As you become more present, you can understand your emotional triggers, your strengths and weaknesses and your motivations in life. With that understanding, I believe you can then lead a more meaningful life focused on what is most important and fulfilling. In my experience, practicing mindfulness can also enable you to become more thoughtful and deliberate, rather than reactive in your interactions with others.

But in some ways — and just as importantly — mindfulness can help enhance your relationships, which is the key to success as people and in organizations. Simply put, emotional intelligence can help you become a more effective leader. Through my learnings in the mindfulness program and my experience as a leadership coach, I've seen how mindfulness supports developing better relationships. Below are three tools to help you get started:

1. Empathy

This is the ability to experience and understand what another feels while still being able to discern one’s own feelings. For leaders, empathy is a great tool for developing connections with others. Data and neuroscience now show that mindfulness develops self-awareness as well as empathy.

By understanding yourself better through practicing mindfulness, you can begin to understand other people's feelings as well, which helps you to empathize with them. One small way to begin practicing empathy can be in your next meeting or in a one-on-one session with a team member. Pay attention to their body language and facial expressions to help you better get to know them and understand how they're feeling. As you grow in your ability to connect with others through empathy, I've found your relationships deepen and your bonds grow stronger.

2. Difficult Conversations

When there is dissonance among people, disagreements can occur. Leaders have to deal with many difficult conversations, and it is through this skill that conflict can be worked through in relationships. Mindfulness is a tool that can help develop this capacity, especially in developing the ability to understand another person’s perspective so that you are not only reacting from your own point of view. Often in challenging conversations, we get stuck in our own perspective, which can heighten emotional reactions to the conflict.

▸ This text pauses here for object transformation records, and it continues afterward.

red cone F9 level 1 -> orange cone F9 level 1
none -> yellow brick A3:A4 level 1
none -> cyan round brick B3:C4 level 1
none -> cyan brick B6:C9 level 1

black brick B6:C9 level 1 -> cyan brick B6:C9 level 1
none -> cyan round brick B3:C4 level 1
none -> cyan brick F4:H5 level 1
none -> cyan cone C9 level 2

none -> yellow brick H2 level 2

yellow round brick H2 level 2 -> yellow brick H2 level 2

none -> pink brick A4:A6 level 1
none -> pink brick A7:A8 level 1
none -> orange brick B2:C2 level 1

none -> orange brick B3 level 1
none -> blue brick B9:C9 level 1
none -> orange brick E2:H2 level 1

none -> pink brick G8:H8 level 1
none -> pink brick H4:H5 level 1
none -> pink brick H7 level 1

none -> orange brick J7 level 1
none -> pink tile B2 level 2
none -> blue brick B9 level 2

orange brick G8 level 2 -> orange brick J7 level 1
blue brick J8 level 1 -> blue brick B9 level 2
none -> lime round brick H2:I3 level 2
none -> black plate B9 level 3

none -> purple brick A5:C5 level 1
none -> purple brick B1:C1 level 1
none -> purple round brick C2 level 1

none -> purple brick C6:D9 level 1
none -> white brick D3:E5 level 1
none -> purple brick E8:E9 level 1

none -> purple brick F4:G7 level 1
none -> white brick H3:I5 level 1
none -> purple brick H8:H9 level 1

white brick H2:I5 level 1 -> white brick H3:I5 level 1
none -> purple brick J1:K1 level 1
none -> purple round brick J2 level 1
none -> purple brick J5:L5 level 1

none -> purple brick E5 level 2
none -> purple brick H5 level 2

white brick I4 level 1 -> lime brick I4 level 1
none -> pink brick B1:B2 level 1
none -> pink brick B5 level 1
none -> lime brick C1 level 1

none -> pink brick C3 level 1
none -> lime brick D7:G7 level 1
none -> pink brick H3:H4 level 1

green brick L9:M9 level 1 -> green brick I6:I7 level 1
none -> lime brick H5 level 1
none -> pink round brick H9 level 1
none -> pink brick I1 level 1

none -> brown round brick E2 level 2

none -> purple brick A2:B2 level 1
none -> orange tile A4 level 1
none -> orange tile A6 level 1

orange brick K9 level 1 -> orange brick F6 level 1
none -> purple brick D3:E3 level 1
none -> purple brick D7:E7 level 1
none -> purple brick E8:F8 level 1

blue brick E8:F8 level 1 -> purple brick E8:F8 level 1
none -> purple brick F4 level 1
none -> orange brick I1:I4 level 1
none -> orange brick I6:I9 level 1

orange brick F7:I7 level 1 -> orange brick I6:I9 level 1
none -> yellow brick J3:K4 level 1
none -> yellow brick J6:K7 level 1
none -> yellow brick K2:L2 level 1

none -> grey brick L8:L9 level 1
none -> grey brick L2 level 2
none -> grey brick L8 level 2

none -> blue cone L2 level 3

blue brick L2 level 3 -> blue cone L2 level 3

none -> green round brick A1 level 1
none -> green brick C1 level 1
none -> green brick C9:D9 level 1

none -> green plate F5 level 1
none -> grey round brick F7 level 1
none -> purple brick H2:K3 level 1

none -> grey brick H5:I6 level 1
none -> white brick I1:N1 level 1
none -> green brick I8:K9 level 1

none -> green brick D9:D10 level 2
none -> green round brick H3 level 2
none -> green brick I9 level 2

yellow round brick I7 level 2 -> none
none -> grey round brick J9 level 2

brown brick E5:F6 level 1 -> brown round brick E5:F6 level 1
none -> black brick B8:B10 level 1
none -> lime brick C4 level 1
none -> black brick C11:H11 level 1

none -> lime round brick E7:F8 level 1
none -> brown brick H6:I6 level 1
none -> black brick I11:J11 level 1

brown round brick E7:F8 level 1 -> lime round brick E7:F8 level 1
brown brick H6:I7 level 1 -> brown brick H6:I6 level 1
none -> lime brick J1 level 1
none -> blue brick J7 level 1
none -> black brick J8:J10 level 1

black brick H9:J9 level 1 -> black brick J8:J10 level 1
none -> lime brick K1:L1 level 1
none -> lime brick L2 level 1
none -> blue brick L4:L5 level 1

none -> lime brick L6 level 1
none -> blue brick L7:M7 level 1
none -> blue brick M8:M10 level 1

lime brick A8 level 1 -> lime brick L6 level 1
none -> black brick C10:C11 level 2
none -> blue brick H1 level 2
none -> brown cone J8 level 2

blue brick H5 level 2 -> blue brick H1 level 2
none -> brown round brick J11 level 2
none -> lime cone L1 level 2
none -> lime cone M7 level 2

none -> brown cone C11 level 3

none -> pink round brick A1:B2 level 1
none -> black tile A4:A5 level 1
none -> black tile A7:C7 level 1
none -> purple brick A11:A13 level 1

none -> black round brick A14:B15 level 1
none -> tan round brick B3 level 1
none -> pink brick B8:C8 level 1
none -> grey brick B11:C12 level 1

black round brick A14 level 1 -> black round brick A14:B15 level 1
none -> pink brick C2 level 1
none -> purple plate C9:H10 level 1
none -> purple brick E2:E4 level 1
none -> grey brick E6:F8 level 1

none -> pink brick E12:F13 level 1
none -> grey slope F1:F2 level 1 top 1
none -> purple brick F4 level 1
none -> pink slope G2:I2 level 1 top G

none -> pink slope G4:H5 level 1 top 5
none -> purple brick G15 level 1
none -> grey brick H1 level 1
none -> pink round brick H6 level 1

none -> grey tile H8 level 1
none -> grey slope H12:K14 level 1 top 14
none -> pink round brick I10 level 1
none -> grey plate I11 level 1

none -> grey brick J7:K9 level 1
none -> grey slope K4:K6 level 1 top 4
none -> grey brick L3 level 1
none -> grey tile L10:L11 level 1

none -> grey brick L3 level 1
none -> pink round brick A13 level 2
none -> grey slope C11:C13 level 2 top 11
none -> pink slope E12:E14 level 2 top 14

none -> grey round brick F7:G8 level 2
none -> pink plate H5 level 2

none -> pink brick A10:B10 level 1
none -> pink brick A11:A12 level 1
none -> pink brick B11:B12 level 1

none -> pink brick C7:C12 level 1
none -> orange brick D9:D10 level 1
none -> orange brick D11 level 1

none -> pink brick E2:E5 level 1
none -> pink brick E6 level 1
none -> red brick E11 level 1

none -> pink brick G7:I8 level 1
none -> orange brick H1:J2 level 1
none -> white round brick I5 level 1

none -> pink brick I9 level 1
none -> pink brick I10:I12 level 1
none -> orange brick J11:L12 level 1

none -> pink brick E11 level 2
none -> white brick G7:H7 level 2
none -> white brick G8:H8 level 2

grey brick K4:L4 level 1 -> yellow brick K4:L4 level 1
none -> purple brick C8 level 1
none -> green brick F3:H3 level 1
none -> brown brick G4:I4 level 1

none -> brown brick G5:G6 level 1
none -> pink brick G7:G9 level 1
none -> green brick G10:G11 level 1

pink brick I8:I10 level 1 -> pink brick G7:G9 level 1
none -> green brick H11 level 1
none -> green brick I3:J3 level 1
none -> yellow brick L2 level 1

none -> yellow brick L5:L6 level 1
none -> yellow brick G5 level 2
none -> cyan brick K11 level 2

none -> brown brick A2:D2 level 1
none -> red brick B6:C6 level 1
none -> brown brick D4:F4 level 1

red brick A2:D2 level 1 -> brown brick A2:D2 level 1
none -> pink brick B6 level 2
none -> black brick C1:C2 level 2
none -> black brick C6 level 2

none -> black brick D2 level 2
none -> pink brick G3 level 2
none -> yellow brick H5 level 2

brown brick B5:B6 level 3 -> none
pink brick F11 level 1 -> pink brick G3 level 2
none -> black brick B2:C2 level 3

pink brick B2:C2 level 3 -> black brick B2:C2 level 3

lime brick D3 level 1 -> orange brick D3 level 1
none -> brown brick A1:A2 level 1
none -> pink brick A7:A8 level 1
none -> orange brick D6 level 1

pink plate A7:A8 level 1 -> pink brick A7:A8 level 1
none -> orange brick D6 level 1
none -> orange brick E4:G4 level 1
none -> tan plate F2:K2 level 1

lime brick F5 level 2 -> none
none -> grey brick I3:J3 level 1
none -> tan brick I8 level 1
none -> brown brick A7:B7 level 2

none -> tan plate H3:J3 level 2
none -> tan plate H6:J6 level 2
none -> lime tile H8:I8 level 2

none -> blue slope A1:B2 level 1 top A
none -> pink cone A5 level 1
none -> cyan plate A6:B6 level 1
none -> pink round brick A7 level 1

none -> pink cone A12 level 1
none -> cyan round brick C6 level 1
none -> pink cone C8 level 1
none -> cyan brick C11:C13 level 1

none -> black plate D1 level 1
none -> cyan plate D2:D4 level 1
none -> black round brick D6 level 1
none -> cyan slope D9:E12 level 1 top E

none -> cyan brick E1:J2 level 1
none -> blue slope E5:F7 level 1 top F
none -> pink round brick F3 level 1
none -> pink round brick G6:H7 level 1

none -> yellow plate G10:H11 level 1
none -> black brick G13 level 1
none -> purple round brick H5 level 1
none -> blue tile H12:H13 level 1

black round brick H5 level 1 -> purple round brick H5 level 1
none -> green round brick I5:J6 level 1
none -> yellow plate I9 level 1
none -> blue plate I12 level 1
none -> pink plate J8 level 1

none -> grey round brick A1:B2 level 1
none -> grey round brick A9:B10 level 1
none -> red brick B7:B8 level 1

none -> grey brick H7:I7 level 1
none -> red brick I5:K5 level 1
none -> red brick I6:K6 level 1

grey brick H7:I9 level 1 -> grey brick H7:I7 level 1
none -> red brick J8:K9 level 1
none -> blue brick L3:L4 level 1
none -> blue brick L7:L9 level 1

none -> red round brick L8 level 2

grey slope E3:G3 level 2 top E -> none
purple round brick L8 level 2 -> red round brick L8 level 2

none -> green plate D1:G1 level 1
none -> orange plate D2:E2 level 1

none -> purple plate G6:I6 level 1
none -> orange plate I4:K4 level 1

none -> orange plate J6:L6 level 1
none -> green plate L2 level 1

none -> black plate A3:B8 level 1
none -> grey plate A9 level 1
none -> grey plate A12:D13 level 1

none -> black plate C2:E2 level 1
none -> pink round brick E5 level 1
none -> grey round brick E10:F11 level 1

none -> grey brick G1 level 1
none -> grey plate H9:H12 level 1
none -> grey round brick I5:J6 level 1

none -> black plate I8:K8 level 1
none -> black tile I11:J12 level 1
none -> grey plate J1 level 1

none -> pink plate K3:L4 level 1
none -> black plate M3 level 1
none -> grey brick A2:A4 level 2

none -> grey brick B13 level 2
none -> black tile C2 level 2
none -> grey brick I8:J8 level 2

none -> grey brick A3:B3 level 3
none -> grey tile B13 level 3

With the practice of mindfulness, you can get out of that stuck place and also understand your impact on others. You can do this first by taking a pause and not reacting in a difficult conversation with anger or frustration.

Secondly, mindfulness keeps you more present in the conversation so that you are not overtaken by your emotions and can connect back to your prefrontal cortex, the part of the brain that helps us make rational decisions, so you can have a more productive conversation.

Finally, with mindfulness, you can understand and empathize with the other person's point of view, which can lead to more win-win solutions taken from both people's perspective.

3. Compassion

Compassion is the ability to move into action and be of service after empathizing with another person’s emotions. For example, you might notice someone on your team is emotionally triggered in the workplace. Instead of being reactive in these types of situations, ask how you can best support them so they can begin moving out of the trigger. Also, discuss what caused the trigger and how to work on avoiding it in the future.

Another way you can lead with compassion is to focus on helping your employees when they are in distress from working on a task by offering your support, assistance and mentorship. You can then help develop their skills in that particular task for the future.

Mindfulness practices — such as dedicated meditation or mindful walking sessions or quick bursts of deep breathing — are key tools in developing emotional intelligence. Emotional intelligence is a bedrock of building good relationships and becoming a good leader. With these key benefits, isn’t mindfulness worth giving a try?